Born Roberta Shepard McCrary on July 5, 1935, in Washington, DC, to Samuel and Lucille McCrary, she was raised in Falls Church, Virginia. As the daughter of one of NASA’s founding engineers, she lived a life defined by creativity, problem solving, and service to others.
She graduated from George Mason High School where she was named Outstanding Junior Girl. While enrolled in nursing school at the University of Virginia, she met Alastair Guthrie, a young medical student whose caring bedside manner made a deep impression. They soon married and embarked on an adventurous life together, raising three sons and a daughter. They shared over 60 years of marriage. Their early years were defined by frequent moves between rural and often remote corners of the United States and Canada, including Embudo, New Mexico, and St. Anthony, Newfoundland. Over time, their moves became less frequent, and they eventually settled in Birmingham, Alabama, in 1987. In 2020, after her husband’s death, Roberta relocated to Houston to be close to family.
She was innately creative—a hands-on problem solver, artist, designer, and maker. She studied watercolor painting under the renowned artist Arthur Hall while living in the New Mexico desert. Though trained as a nurse, sewing became both her passion and, for a time, her profession. In the 1960s, she commuted from Milford, New Jersey, to her job at Spadea, a pattern company in New York City, where she created garment prototypes from design sketches—work that required precision, ingenuity, and a deep understanding of how things are made. One of her garments, a gold Nehru coat, was exhibited at the Museum of Modern Art in New York. That way of thinking—understanding how things were constructed and working them through into form—defined her life.
Roberta was, above all, a giver. Her life was devoted to serving others in practical, direct, and deeply personal ways. A gifted seamstress, she made her own clothes and constructed fully lined, tailored suits for her husband, holding herself to exacting standards. She was the person others turned to when they were stuck—whether working through a difficult sewing problem or handling last-minute alterations. She rarely said no and was seldom compensated for her work.
No sewing project was too ambitious. She took on monumental challenges, including the full production of costumes for a local ballet company’s licensed Balanchine production. The work required strict adherence to detailed specifications and a high level of precision. She singlehandedly created dozens of costumes for dancers of varying body types, each requiring multiple fittings. She undertook this work as an act of generosity, without compensation—an extraordinary effort that reflected both her skill and the extent to which she gave of herself.

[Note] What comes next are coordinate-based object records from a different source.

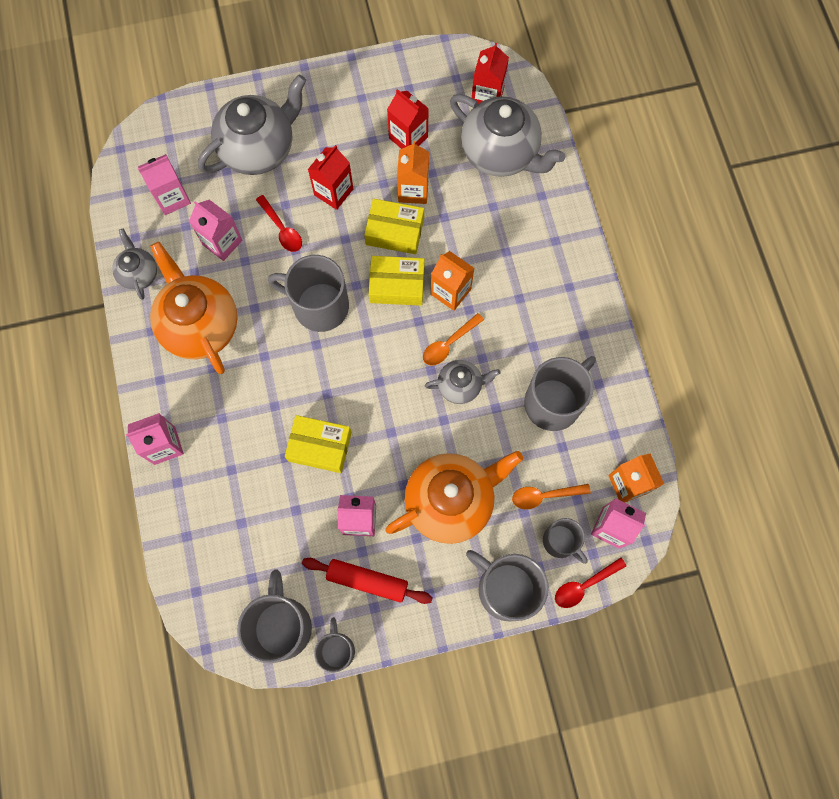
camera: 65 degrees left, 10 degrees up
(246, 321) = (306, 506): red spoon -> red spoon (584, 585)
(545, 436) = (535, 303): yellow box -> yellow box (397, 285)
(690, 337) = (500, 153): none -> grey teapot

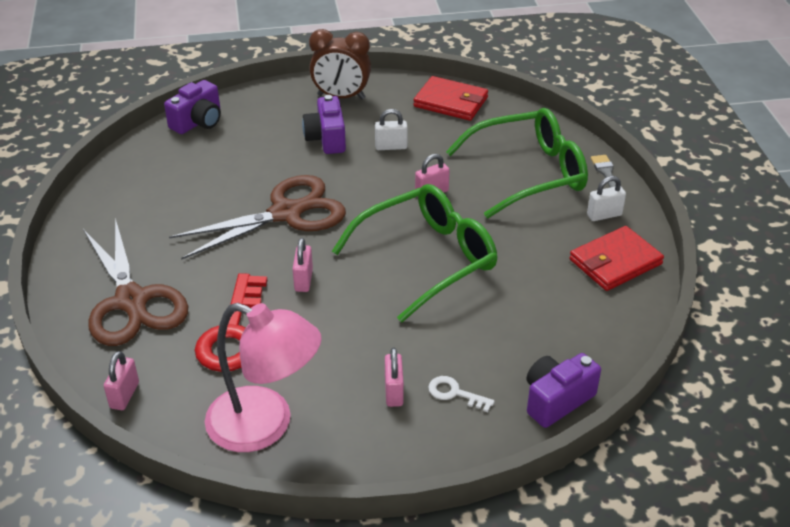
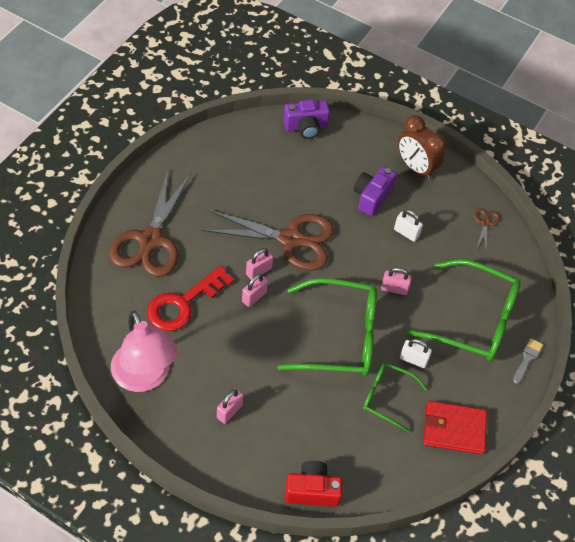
camera: 35 degrees right, 15 degrees up
(124, 395) = (94, 301): pink padlock -> pink padlock (258, 271)
(451, 102) = (485, 223): red wallet -> brown scissors
(455, 393) = (261, 439): white key -> none
(529, 277) = (387, 397): none -> green glasses
(556, 400) = (312, 491): purple camera -> red camera
(604, 215) = (487, 389): white padlock -> white padlock (413, 359)

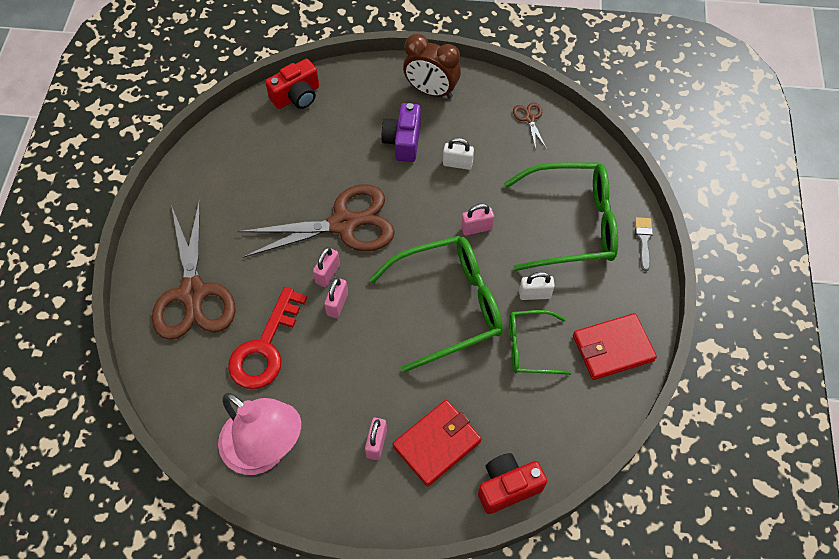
camera: 20 degrees left, 5 degrees up
(275, 433) = (437, 443): none -> red wallet
(306, 127) = (297, 96): purple camera -> red camera

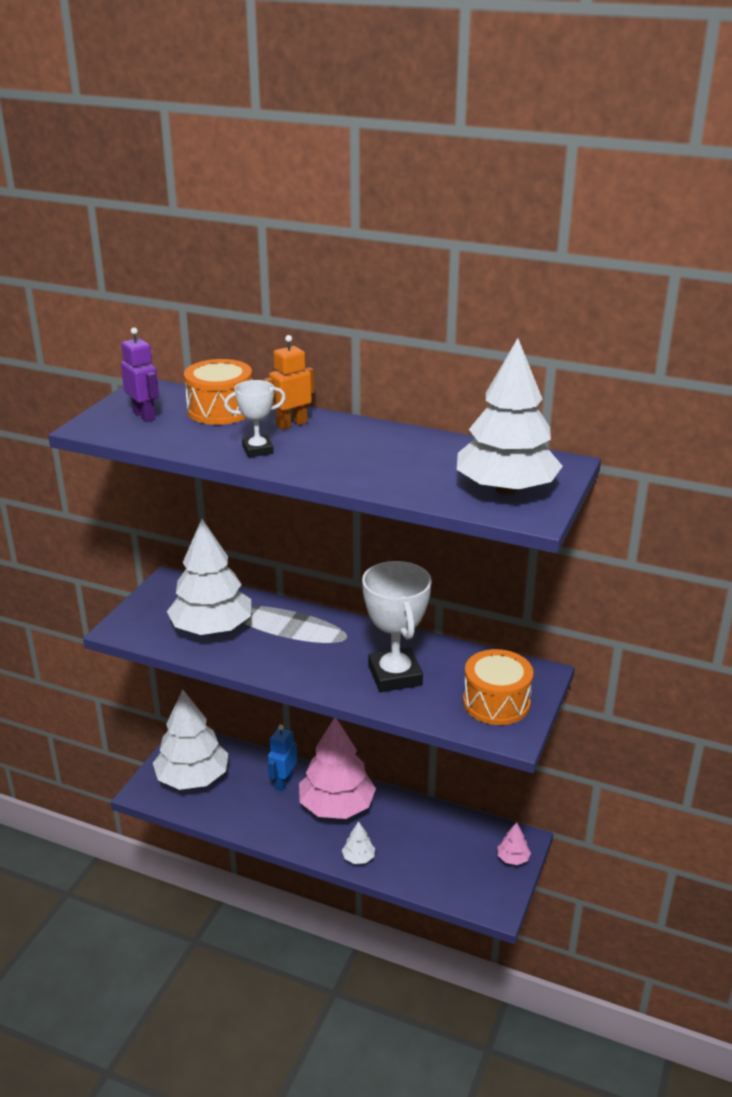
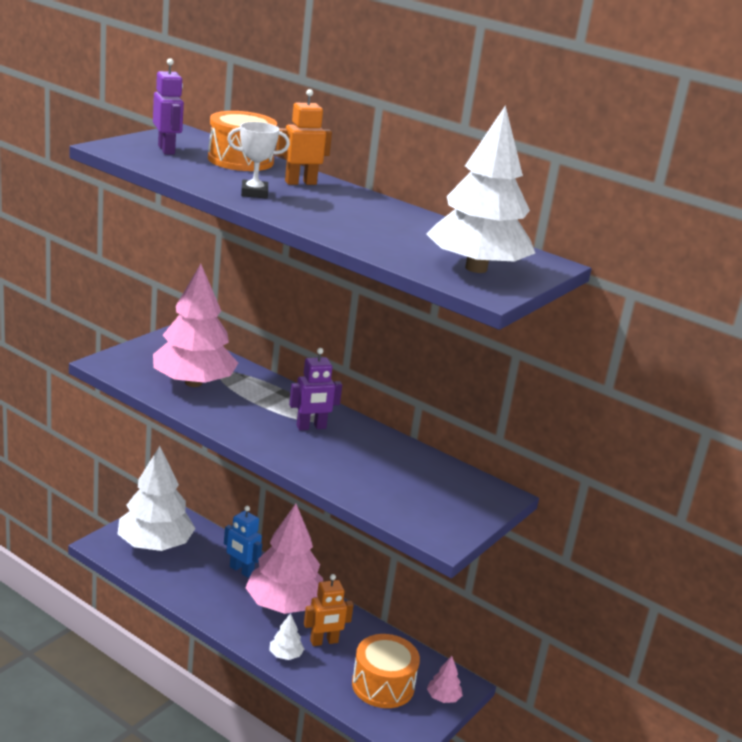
camera: 10 degrees right, 5 degrees down
(212, 628) = (193, 383): white tree -> pink tree
(283, 782) = (241, 570): blue robot -> blue robot turned 90 degrees counterclockwise
(342, 648) = (311, 427): none -> purple robot
(387, 833) = (324, 642): none -> orange robot
(395, 675) = (351, 461): white trophy -> none
(496, 702) = (441, 507): orange drum -> orange drum (383, 685)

In her 70s, she adopted the title “practical engineer”—a moniker that captured how she defined her skill set and approach to the world. Sewing, for her, was not simply a craft but a form of applied thinking. She could analyze, adapt, and effectively reverse engineer almost anything she encountered.
In their household, traditional roles often gave way to a natural balance of strengths. While her husband was more academic in temperament, Roberta was the one with the toolbox. When the children needed a playhouse in New Mexico, she designed and constructed an ingenious collapsible plywood teepee—a cozy hideout perforated with geometric cutouts for climbing and topped with a wooden smoke-ring perch, which later made the move with the family to New Jersey. When the family den needed a wall of bookshelves, she designed and built them herself with care and craftsmanship.
She was active in her church throughout her life and held a deep and steadfast faith that guided how she lived and sustained her through life’s challenges. She taught children’s Sunday school, creating her own props and puppets and leading craft projects with imagination and care. She did not impose her beliefs on others, but shared them quietly through example. She was a constant source of compassion and wisdom.
She taught English to adult immigrants and opened her home to students who could not return to their families during holidays, offering them warmth and belonging. She found deep community in her quilting circle, where she created remarkable, award-winning quilts. She also expressed her generosity through cooking, taking particular joy in southern traditions and dishes such as her fried okra and New Orleans shrimp creole.
As memory loss made sewing more difficult, she turned increasingly to her garden, where she spent hours each day working with her hands. In her later years, she lived with memory loss and resided in memory care communities in Birmingham and Houston. Though her ability to form new memories faded, her essential nature did not. She remained sweet, receptive, and responsive—quick to smile, warm in her presence, and deeply loved by those who cared for her. She was a favorite among the staff, treated with patience, dignity, and kindness. And she was always, not surprisingly, dressed with effortless style.
She is survived by her four children, Stephen, Bruce, Katharine, and David, along with two grandchildren and five great-grandchildren.